Diagnostic messages shouldn't end with a new line. It is appropriately suffixed with more things. You are also missing a space after "level". The message should start in lowercase, I believe.

Resolve comments on diagnostics

vinayaka-bandishti marked 2 inline comments as done.Jun 4 2023, 9:40 PM

A note about the default opt level.

Before:
HSACO path had default opt level 2. CUBIN path had no(dummy) call to optimizeLlvm - effectively opt level was 0.

Since we make the default opt level common to both paths in this patch,
if we keep it at 2, cubin users will see the change/difference.
if we make it 0, hsaco users will see the change/difference.

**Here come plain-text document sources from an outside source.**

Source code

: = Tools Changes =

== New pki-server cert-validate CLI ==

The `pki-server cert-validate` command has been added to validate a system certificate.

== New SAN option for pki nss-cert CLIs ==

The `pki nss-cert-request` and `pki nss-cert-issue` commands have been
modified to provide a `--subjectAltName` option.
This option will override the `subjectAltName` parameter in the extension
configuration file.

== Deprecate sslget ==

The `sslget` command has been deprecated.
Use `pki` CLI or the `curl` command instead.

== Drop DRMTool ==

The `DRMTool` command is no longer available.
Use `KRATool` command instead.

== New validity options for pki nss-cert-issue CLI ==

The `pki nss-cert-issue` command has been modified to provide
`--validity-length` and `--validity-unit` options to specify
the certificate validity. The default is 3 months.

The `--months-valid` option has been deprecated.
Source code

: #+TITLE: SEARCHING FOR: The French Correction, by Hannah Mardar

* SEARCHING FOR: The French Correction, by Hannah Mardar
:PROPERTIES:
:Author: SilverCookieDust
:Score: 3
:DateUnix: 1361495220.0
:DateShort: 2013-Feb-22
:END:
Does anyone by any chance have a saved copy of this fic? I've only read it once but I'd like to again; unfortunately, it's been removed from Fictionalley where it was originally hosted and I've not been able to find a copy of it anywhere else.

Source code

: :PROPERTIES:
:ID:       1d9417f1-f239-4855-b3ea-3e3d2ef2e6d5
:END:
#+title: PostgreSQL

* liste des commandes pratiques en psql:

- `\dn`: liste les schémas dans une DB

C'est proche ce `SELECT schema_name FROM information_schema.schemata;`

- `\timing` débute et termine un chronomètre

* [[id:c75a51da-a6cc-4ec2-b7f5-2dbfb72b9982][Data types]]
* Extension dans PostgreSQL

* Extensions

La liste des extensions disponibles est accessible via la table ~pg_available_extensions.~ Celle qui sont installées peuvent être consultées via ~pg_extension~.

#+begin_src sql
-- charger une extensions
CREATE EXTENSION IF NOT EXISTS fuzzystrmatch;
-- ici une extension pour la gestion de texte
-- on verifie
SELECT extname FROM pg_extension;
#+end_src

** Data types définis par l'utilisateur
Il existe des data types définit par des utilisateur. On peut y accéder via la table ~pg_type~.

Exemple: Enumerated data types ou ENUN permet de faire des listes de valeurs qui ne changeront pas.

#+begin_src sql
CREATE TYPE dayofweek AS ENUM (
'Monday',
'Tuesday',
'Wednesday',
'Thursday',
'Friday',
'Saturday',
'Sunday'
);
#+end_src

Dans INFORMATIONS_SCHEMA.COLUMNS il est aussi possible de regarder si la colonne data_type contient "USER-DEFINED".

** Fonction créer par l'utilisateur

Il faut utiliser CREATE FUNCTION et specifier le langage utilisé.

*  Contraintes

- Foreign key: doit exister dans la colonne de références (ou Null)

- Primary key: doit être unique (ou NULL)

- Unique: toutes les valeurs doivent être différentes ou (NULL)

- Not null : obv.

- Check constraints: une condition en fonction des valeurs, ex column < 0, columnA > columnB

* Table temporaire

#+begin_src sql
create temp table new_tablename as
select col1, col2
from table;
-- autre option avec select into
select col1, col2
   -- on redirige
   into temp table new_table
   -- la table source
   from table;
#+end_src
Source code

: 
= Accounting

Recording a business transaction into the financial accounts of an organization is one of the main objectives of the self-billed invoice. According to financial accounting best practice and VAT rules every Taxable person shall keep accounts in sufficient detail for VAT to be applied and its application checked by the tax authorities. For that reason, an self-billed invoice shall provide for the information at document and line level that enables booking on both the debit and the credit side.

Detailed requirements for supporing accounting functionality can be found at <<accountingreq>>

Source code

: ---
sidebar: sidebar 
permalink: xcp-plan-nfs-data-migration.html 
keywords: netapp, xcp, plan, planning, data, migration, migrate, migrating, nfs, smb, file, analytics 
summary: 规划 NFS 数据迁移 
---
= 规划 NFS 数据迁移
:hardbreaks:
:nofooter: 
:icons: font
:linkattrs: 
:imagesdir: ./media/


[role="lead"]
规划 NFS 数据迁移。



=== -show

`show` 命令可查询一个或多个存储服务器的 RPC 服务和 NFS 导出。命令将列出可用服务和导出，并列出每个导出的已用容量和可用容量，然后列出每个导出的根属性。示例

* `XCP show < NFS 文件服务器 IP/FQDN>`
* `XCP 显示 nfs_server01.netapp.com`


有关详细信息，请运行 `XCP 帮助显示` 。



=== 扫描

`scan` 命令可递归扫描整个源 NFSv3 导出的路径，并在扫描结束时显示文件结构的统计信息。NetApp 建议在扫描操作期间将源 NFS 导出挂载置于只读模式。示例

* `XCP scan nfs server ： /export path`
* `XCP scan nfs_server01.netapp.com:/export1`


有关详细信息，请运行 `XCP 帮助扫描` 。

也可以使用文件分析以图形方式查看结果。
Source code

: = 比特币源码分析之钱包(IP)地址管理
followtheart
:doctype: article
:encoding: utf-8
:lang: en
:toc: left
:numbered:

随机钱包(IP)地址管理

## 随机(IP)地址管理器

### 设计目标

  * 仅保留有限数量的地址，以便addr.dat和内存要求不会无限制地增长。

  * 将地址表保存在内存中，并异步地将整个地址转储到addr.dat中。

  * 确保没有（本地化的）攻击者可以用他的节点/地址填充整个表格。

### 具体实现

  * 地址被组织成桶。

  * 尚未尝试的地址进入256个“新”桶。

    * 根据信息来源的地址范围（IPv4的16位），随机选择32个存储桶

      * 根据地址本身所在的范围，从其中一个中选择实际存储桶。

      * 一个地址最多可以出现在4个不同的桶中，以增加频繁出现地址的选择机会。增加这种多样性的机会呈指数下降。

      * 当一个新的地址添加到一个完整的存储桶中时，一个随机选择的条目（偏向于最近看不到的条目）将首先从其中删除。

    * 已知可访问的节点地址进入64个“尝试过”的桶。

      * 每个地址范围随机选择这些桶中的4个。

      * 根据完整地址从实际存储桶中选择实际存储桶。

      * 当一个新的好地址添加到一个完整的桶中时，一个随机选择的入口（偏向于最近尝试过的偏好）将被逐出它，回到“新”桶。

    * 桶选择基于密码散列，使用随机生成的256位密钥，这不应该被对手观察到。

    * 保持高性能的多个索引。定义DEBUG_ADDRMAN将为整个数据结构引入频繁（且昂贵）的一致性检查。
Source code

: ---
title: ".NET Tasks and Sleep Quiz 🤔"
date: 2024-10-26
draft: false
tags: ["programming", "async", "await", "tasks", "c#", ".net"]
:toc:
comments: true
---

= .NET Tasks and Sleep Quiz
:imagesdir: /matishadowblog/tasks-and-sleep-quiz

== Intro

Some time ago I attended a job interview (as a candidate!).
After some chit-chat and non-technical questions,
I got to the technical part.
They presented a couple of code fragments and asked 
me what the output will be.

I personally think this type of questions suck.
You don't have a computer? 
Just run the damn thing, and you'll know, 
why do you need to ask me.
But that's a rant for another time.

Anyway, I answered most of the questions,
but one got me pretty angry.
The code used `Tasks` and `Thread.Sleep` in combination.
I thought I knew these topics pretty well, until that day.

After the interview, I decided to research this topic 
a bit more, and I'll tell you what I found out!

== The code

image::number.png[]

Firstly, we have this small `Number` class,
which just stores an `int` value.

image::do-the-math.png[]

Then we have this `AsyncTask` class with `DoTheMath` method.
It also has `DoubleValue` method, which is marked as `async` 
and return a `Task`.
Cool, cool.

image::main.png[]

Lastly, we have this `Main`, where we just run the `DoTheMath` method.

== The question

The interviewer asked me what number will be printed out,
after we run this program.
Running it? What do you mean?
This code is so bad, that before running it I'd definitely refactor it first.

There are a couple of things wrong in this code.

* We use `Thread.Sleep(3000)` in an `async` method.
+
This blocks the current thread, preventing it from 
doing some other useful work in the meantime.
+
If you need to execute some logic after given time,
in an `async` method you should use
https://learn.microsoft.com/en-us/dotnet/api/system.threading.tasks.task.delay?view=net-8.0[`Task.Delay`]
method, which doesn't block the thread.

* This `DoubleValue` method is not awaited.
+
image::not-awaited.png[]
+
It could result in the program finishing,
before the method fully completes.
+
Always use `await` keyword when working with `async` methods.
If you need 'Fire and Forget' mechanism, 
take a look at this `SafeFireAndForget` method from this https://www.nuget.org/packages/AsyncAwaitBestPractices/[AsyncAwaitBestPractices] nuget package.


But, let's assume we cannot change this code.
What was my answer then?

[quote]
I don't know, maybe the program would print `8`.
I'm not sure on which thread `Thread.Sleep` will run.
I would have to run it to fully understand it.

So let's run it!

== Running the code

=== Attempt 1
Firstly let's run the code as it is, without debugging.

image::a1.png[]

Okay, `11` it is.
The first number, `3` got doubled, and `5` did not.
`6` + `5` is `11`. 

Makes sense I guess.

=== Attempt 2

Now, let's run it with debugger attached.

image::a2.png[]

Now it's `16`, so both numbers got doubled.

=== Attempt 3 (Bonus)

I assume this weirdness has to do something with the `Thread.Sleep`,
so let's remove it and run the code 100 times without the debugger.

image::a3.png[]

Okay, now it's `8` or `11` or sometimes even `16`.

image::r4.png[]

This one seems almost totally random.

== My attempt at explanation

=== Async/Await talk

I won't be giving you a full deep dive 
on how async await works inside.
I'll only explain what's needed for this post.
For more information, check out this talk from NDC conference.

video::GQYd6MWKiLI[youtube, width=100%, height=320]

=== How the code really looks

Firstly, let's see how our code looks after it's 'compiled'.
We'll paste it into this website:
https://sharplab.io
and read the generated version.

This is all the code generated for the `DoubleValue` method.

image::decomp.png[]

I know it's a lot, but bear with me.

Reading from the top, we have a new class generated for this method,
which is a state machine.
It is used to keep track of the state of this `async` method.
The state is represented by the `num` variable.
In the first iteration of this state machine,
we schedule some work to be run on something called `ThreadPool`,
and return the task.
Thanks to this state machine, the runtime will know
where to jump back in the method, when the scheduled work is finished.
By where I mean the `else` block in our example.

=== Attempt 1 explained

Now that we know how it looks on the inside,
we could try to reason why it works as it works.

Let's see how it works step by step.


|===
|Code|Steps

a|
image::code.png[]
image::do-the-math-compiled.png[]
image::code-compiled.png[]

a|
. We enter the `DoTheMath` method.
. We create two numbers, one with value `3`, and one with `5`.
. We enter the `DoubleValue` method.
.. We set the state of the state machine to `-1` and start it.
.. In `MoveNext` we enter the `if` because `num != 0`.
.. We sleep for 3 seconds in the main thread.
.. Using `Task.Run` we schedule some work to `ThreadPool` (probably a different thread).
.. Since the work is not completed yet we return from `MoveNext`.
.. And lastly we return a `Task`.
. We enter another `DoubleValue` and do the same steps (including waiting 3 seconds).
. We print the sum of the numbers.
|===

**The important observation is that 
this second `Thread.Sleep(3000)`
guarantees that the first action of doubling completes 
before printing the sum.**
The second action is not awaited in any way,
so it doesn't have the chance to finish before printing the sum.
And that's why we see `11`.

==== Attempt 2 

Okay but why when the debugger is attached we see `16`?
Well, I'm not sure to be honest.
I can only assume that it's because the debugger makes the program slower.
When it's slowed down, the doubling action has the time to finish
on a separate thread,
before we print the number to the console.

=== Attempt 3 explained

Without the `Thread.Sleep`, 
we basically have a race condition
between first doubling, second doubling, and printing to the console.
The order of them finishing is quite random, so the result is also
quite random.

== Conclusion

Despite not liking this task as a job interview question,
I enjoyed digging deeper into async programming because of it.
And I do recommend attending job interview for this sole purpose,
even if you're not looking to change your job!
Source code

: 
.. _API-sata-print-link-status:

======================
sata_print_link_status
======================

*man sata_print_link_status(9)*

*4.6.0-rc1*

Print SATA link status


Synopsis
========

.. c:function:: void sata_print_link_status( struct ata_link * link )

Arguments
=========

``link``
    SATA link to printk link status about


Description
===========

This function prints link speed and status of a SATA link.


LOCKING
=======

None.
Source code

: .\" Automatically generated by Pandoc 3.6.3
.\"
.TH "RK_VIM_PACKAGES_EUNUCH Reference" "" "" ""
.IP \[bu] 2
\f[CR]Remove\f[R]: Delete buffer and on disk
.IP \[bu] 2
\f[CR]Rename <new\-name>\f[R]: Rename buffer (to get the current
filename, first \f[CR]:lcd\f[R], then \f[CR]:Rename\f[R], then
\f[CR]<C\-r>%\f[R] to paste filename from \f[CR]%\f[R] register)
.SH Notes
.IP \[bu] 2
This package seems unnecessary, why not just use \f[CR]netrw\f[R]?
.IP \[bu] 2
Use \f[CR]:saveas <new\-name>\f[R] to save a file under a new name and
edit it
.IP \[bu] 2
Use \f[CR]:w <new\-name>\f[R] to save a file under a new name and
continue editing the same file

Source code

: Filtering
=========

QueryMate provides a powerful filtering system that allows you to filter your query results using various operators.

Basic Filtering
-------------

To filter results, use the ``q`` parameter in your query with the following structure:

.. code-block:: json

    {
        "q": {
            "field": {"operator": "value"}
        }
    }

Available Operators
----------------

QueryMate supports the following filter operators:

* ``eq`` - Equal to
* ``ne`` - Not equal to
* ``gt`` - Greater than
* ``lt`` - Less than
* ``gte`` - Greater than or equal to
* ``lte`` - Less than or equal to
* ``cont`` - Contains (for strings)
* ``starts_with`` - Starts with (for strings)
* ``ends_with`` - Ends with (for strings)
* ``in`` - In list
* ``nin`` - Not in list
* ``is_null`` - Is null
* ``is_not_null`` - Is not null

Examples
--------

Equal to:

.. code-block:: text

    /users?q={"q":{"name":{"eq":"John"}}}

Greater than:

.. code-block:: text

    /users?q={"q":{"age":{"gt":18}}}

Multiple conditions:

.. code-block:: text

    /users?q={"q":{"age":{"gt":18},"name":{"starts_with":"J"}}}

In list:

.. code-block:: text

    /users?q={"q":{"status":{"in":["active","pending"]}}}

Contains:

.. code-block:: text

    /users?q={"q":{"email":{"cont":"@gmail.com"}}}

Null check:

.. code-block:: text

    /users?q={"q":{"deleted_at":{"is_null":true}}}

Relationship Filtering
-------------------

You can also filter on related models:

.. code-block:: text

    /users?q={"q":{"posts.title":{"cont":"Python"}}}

bondhugula accepted this revision.EditedJun 4 2023, 9:58 PM

A note about the default opt level.

Before:
HSACO path had default opt level 2. CUBIN path had no(dummy) call to optimizeLlvm - effectively opt level was 0.

Since we make the default opt level common to both paths in this patch,
if we keep it at 2, cubin users will see the change/difference.
if we make it 0, hsaco users will see the change/difference.

The commit title and purpose already captures the fact that the cubin path will now have optimization. So it's fine this way since HSACO path's behavior is unchanged. We can change both to O3 in a subsequent commit if that's natural for the amd/hsaco path as well.

This revision was automatically updated to reflect the committed changes.